- TASK TO COMPLETE: From the listing below, set down exactly the lines between the one holding "G04 #@! TO.P,J1,2*" and the one holding "G04 #@! TO.P,U1,3*", inclusive. No other line is wanted.

- DATASET CONTENT:
.....

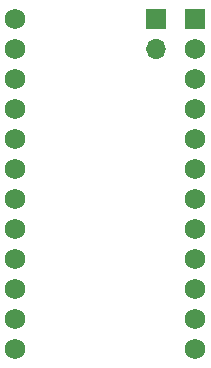
<source format=gbr>
G04 #@! TF.GenerationSoftware,KiCad,Pcbnew,(5.0.0)*
G04 #@! TF.CreationDate,2019-11-08T16:30:21-06:00*
G04 #@! TF.ProjectId,BlueMicro_LED_tester,426C75654D6963726F5F4C45445F7465,rev?*
G04 #@! TF.SameCoordinates,Original*
G04 #@! TF.FileFunction,Copper,L2,Bot,Signal*
G04 #@! TF.FilePolarity,Positive*
%FSLAX46Y46*%
G04 Gerber Fmt 4.6, Leading zero omitted, Abs format (unit mm)*
G04 Created by KiCad (PCBNEW (5.0.0)) date 11/08/19 16:30:21*
%MOMM*%
%LPD*%
G01*
G04 APERTURE LIST*
G04 #@! TA.AperFunction,ComponentPad*
%ADD10R,1.700000X1.700000*%
G04 #@! TD*
G04 #@! TA.AperFunction,ComponentPad*
%ADD11O,1.700000X1.700000*%
G04 #@! TD*
G04 #@! TA.AperFunction,ComponentPad*
%ADD12R,1.752600X1.752600*%
G04 #@! TD*
G04 #@! TA.AperFunction,ComponentPad*
%ADD13C,1.752600*%
G04 #@! TD*
G04 APERTURE END LIST*
D10*
G04 #@! TO.P,J1,1*
G04 #@! TO.N,Net-(D1-Pad2)*
X114300000Y-72390000D03*
D11*
G04 #@! TO.P,J1,2*
G04 #@! TO.N,Net-(J1-Pad2)*
X114300000Y-74930000D03*
G04 #@! TD*
D12*
G04 #@! TO.P,U1,1*
G04 #@! TO.N,Net-(D1-Pad2)*
X117620000Y-72390000D03*
D13*
G04 #@! TO.P,U1,2*
G04 #@! TO.N,Net-(J1-Pad2)*
X117620000Y-74930000D03*
G04 #@! TO.P,U1,3*
G04 #@! TO.N,Net-(SW1-Pad1)*
X117620000Y-77470000D03*
G04 #@! TO.P,U1,4*
G04 #@! TO.N,Net-(D12-Pad2)*
X117620000Y-80010000D03*
G04 #@! TO.P,U1,5*
G04 #@! TO.N,Net-(D13-Pad2)*
X117620000Y-82550000D03*
G04 #@! TO.P,U1,6*
G04 #@! TO.N,Net-(D14-Pad2)*
X117620000Y-85090000D03*
G04 #@! TO.P,U1,7*
G04 #@! TO.N,Net-(D15-Pad2)*
X117620000Y-87630000D03*
G04 #@! TO.P,U1,8*
G04 #@! TO.N,Net-(D16-Pad2)*
X117620000Y-90170000D03*
G04 #@! TO.P,U1,9*
G04 #@! TO.N,Net-(D17-Pad2)*
X117620000Y-92710000D03*
G04 #@! TO.P,U1,10*
G04 #@! TO.N,Net-(D18-Pad2)*
X117620000Y-95250000D03*
G04 #@! TO.P,U1,11*
G04 #@! TO.N,Net-(D19-Pad2)*
X117620000Y-97790000D03*
G04 #@! TO.P,U1,12*
G04 #@! TO.N,Net-(D20-Pad2)*
X117620000Y-100330000D03*
G04 #@! TO.P,U1,24*
G04 #@! TO.N,Net-(D11-Pad2)*
X102380000Y-100330000D03*
G04 #@! TO.P,U1,23*
G04 #@! TO.N,Net-(D10-Pad2)*
X102380000Y-97790000D03*
G04 #@! TO.P,U1,22*
G04 #@! TO.N,Net-(D9-Pad2)*
X102380000Y-95250000D03*
G04 #@! TO.P,U1,21*
G04 #@! TO.N,Net-(D8-Pad2)*
X102380000Y-92710000D03*
G04 #@! TO.P,U1,20*
G04 #@! TO.N,Net-(D7-Pad2)*
X102380000Y-90170000D03*
G04 #@! TO.P,U1,19*
G04 #@! TO.N,Net-(D6-Pad2)*
X102380000Y-87630000D03*
G04 #@! TO.P,U1,18*
G04 #@! TO.N,Net-(D5-Pad2)*
X102380000Y-85090000D03*
G04 #@! TO.P,U1,17*
G04 #@! TO.N,Net-(D4-Pad2)*
X102380000Y-82550000D03*
G04 #@! TO.P,U1,16*
G04 #@! TO.N,Net-(R10-Pad2)*
X102380000Y-80010000D03*
G04 #@! TO.P,U1,15*
X102380000Y-77470000D03*
G04 #@! TO.P,U1,14*
G04 #@! TO.N,Net-(D3-Pad2)*
X102380000Y-74930000D03*
G04 #@! TO.P,U1,13*
G04 #@! TO.N,Net-(D2-Pad2)*
X102380000Y-72390000D03*
G04 #@! TD*
M02*

</source>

.....

- ANSWER FOR THE TASK:
G04 #@! TO.P,J1,2*
G04 #@! TO.N,Net-(J1-Pad2)*
X114300000Y-74930000D03*
G04 #@! TD*
D12*
G04 #@! TO.P,U1,1*
G04 #@! TO.N,Net-(D1-Pad2)*
X117620000Y-72390000D03*
D13*
G04 #@! TO.P,U1,2*
G04 #@! TO.N,Net-(J1-Pad2)*
X117620000Y-74930000D03*
G04 #@! TO.P,U1,3*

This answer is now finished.